───── Sezione del documento
Ho aggiunto su Flickr un paio di foto della Tosca alla Fenice.
Rivedendo gli scatti riusciti male, mi sono convinto d’aver perso una bella occasione, accidenti.
Ho mandato tutto il materiale grezzo a Giorgia, che sicuramente con la sua abilità nell’arte della fotografia farà qualche miracolo. (strasmile)
Intanto su Rotocalco si parla di Vizi Capitali.
Invito tutti i miei lettori a leggere non solo il mio contributo, ma anche quelli degli altri.
Domani a Trieste c’è la presentazione dell’ultima opera del cartellone di quest’anno: La Rondine di Puccini, mentre mercoledì sarà presentata la stagione operistica 2008-2009.
Riferirò anche in questa sede, intanto buona settimana a tutti.

Trieste, ma non solo.

Ho scritto questo pezzo un paio di giorni fa, un po’infastidito dagli eventi e dalla continua noncuranza di chi, a vari livelli, ci governa.
Ve lo propongo come spunto di riflessione.
In attesa del Rotocalco, che dovrebbe uscire domani, e di cui linkerò qui il mio contributo.
Mercoledì 21 maggio la Sala Tripcovich, a Trieste, è stata intitolata a Raffaello de Banfield, scomparso qualche mese fa. Fu proprio il musicista triestino ad individuare questo sito, che era in rovina trattandosi di una stazione per autocorriere dismessa, ed a contribuire poi finanziariamente ai lavori che trasformarono il rospo in principe, vale a dire da un luogo degradato e socialmente inutile a un non luogo dove l’immaginazione e l’Arte sono state di casa per cinque anni: tanto durò la ristrutturazione del Teatro Verdi, dal 1992 al 1997. Ovviamente anche dopo questa data, la struttura ha continuato ad ospitare iniziative musicali e culturali in senso più ampio.
──────────
───── Record di dati
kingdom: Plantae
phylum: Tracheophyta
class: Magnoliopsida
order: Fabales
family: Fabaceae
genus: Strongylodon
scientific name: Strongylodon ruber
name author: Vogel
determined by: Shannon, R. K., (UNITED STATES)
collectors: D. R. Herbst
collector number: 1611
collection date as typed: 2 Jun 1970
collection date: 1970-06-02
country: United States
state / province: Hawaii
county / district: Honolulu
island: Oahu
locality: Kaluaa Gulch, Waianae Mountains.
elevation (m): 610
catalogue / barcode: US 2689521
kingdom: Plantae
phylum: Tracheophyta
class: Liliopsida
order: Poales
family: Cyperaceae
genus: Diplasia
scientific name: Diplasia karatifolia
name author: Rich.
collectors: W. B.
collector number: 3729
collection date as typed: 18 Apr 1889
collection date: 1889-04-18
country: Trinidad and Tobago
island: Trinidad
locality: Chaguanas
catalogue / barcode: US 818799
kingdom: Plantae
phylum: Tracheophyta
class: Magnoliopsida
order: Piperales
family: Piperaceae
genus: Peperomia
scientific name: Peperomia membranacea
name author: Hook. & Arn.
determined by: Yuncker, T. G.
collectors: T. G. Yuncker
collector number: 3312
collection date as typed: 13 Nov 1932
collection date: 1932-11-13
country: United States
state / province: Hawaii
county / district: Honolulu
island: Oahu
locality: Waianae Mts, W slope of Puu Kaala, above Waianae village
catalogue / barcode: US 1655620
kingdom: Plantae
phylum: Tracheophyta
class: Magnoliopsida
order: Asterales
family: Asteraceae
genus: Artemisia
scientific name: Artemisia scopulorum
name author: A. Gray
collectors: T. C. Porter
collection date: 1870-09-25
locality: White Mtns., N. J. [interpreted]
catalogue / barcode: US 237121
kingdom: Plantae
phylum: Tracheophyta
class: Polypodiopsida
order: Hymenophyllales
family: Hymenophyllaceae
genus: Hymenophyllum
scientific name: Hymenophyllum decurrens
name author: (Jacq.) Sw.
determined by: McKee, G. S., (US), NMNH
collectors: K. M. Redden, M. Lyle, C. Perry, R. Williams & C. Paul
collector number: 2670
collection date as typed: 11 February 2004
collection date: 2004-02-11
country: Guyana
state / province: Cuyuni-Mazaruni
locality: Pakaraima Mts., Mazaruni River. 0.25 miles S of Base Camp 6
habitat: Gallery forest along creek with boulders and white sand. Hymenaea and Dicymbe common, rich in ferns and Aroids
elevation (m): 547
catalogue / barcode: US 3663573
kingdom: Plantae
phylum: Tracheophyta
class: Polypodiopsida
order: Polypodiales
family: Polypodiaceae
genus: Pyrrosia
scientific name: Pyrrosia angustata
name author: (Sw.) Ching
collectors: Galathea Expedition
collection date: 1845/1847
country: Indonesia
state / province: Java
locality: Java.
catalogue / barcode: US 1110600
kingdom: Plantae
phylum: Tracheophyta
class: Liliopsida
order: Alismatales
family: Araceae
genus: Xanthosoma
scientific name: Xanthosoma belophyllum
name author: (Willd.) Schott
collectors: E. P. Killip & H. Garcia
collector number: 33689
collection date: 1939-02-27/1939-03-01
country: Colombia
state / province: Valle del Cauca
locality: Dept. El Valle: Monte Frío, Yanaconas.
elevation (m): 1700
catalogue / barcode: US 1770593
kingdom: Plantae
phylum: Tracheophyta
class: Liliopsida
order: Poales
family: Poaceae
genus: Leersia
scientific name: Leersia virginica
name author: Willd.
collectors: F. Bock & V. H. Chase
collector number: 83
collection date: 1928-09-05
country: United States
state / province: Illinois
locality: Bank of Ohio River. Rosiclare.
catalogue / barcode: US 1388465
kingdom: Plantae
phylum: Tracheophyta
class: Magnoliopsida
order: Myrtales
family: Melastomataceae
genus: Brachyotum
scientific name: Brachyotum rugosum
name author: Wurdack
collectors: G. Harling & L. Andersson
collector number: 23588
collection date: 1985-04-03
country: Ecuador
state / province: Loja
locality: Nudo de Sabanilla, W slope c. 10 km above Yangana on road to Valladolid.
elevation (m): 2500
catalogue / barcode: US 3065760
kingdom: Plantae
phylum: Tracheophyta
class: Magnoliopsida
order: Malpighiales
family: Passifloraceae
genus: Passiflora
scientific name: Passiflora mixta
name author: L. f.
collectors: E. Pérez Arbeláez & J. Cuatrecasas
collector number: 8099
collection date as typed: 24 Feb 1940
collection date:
──────────
#### [Compito assegnato 1]
Riporta fedelmente il tratto del brano su Trieste e l'opera che va da "Rivedendo gli scatti" fino a "di Vizi Capitali." compreso.
#### [Compito assegnato 2]
Prosegui il brano su Trieste e l'opera a partire dall'ultima frase riportata.
L'elenco non ha alcun legame con il brano su Trieste e l'opera.

#### [Risultato 1]
Rivedendo gli scatti riusciti male, mi sono convinto d’aver perso una bella occasione, accidenti.
Ho mandato tutto il materiale grezzo a Giorgia, che sicuramente con la sua abilità nell’arte della fotografia farà qualche miracolo. (strasmile)
Intanto su Rotocalco si parla di Vizi Capitali.

#### [Risultato 2]
La decisione di mantenere la destinazione culturale del sito è stata presa ieri in consiglio comunale, ma sembra sia una specie di definizione sub judice, nel senso che la sala rimane a disposizione a tempo indeterminato per le attività del Verdi ma sino al 2010, quando prenderà il via un progetto di recupero di una zona adiacente. Insomma pare un compromesso, una specie di non decisione presa per accontentare momentaneamente qualcuno strizzando l’occhio a qualche interlocutore nascosto nell’ombra.
Ora, a prescindere dall’interesse particolare che riveste per i triestini questo argomento, forse è il caso di esprimere qualche opinione di respiro più ampio.
Io, in linea generale, se dovessi scegliere tra abbattere un polo culturale che funziona o sostituirlo con qualcosa che risponde solo a logiche mercantili non avrei mai alcun dubbio.
Voglio dire, possibile che non si capisca a nessuna latitudine che la cultura, e non mi riferisco solo alla musica lirica, dovrebbe avere una corsia preferenziale nei programmi di chi ci governa a qualsiasi livello, dall’amministratore di condomini al Presidente del Consiglio?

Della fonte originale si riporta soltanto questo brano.